Vinca: Mazedoniens neuer Name s" %i machte Albaner glücklich HINA Tirana wurde passiv gezeigt

Der Schriftsteller und gute Kenner historischer und politischer Verhältnisse in Mazedonien, Agim Vinca, hat den neuen Namen Mazedoniens -- der als Abkommen zwischen Mazedonien und Griechenland erreicht wurde -- als keine Lösung bezeichnet, die die Albaner glücklich machte.
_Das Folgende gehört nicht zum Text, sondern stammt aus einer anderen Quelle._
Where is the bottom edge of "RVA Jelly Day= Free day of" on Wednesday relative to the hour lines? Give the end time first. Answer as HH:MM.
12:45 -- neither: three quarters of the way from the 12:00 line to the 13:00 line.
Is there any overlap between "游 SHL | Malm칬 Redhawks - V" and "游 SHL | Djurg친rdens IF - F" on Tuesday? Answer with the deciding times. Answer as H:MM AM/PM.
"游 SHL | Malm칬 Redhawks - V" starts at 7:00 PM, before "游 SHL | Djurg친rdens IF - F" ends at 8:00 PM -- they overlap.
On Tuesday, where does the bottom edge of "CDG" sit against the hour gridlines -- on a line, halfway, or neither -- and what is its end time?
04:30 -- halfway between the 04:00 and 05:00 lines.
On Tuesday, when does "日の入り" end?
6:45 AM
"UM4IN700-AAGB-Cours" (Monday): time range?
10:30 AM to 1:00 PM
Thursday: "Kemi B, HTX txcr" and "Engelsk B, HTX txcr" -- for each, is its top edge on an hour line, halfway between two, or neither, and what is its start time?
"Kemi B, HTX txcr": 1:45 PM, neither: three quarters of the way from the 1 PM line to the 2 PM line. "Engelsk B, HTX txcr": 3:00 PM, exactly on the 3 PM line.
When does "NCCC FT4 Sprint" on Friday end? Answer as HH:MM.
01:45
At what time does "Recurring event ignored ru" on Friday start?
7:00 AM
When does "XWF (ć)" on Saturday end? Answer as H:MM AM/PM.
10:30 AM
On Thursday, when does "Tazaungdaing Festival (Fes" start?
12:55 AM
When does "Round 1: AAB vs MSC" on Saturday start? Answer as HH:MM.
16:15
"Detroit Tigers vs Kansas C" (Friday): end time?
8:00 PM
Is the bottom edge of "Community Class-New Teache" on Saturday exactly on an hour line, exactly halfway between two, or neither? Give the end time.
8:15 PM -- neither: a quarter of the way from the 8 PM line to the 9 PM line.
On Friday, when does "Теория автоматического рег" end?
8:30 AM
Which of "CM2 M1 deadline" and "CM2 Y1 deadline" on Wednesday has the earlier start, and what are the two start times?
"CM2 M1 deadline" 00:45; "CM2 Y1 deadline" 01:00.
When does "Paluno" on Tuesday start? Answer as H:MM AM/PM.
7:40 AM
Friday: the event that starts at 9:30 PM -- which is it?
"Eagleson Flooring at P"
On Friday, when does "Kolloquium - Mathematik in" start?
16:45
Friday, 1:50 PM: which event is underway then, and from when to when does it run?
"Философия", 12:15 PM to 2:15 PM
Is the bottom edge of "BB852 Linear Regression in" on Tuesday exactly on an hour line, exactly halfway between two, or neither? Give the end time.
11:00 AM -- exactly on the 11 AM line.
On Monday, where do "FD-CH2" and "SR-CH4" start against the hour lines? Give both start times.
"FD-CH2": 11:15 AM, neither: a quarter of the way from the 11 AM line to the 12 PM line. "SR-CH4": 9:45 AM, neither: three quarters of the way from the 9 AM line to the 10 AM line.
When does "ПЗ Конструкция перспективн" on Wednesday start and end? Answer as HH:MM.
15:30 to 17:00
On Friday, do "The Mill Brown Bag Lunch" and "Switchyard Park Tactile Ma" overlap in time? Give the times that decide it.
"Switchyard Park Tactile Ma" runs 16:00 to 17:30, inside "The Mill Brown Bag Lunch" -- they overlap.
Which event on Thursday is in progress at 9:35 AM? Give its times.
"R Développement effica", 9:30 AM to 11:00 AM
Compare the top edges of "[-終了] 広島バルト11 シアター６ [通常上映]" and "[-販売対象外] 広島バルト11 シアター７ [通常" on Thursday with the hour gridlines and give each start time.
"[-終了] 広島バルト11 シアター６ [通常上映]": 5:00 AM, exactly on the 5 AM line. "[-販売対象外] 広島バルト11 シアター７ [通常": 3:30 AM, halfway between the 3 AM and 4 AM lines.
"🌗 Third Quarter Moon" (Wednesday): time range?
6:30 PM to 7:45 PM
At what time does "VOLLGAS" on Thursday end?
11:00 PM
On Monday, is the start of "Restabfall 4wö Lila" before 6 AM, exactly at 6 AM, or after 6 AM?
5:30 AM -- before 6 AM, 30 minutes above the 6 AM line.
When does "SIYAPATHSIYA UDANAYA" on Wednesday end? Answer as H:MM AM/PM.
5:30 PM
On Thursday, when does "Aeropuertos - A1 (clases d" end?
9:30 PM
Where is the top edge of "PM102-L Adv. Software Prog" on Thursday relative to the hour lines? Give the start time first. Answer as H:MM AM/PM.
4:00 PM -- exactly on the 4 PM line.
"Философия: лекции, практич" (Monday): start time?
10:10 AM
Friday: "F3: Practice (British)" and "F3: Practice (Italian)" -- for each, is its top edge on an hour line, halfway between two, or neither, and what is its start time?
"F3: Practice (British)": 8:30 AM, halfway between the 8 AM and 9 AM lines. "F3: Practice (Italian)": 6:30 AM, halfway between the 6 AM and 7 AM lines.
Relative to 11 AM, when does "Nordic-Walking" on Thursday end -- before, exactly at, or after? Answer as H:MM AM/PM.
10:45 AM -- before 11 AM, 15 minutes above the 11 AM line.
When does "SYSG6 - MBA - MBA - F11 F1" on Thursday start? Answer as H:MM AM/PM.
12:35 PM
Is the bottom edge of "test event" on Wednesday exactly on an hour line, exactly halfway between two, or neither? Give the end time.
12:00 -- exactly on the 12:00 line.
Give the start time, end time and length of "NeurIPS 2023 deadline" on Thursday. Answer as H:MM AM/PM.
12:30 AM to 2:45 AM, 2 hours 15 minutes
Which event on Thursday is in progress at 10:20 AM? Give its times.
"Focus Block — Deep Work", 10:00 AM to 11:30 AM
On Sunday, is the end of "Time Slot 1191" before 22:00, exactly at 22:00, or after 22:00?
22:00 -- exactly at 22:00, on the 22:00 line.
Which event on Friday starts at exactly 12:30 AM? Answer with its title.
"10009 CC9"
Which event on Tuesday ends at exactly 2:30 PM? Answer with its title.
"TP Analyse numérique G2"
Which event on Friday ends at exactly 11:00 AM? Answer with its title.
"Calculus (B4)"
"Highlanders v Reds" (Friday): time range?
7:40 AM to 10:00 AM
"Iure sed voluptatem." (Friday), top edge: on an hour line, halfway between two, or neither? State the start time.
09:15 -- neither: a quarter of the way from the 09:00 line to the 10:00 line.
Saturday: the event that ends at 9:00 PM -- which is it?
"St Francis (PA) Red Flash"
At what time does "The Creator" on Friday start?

Nach ihm ist der Name “Republic of Northern Macedonia” am besten geeignet. == Weblinks ==== Einzelnachweise ==
Nach ihm ist der Name “Republic of Northern Macedonia” am besten geeignet.
“Mazedonien als unabhängiger Staat ist ein Land mit einer sehr heterogenen technischen Struktur. Mazedonien ist somit ein Land mit gemischter ethnischer Struktur.
“Deshalb denke ich, dass der Vorschlag; Die Republik Nordmazedonien kann uns nicht sehr glücklich machen Albaner. Da diese geographische Vorstellung ethnische Kotationen hat, wenn es heute gesagt wird, Mazedonien, impliziert mazedonische als ethnische und Albaner weigern sich, sich selbst mazedonisch zu betrachten”.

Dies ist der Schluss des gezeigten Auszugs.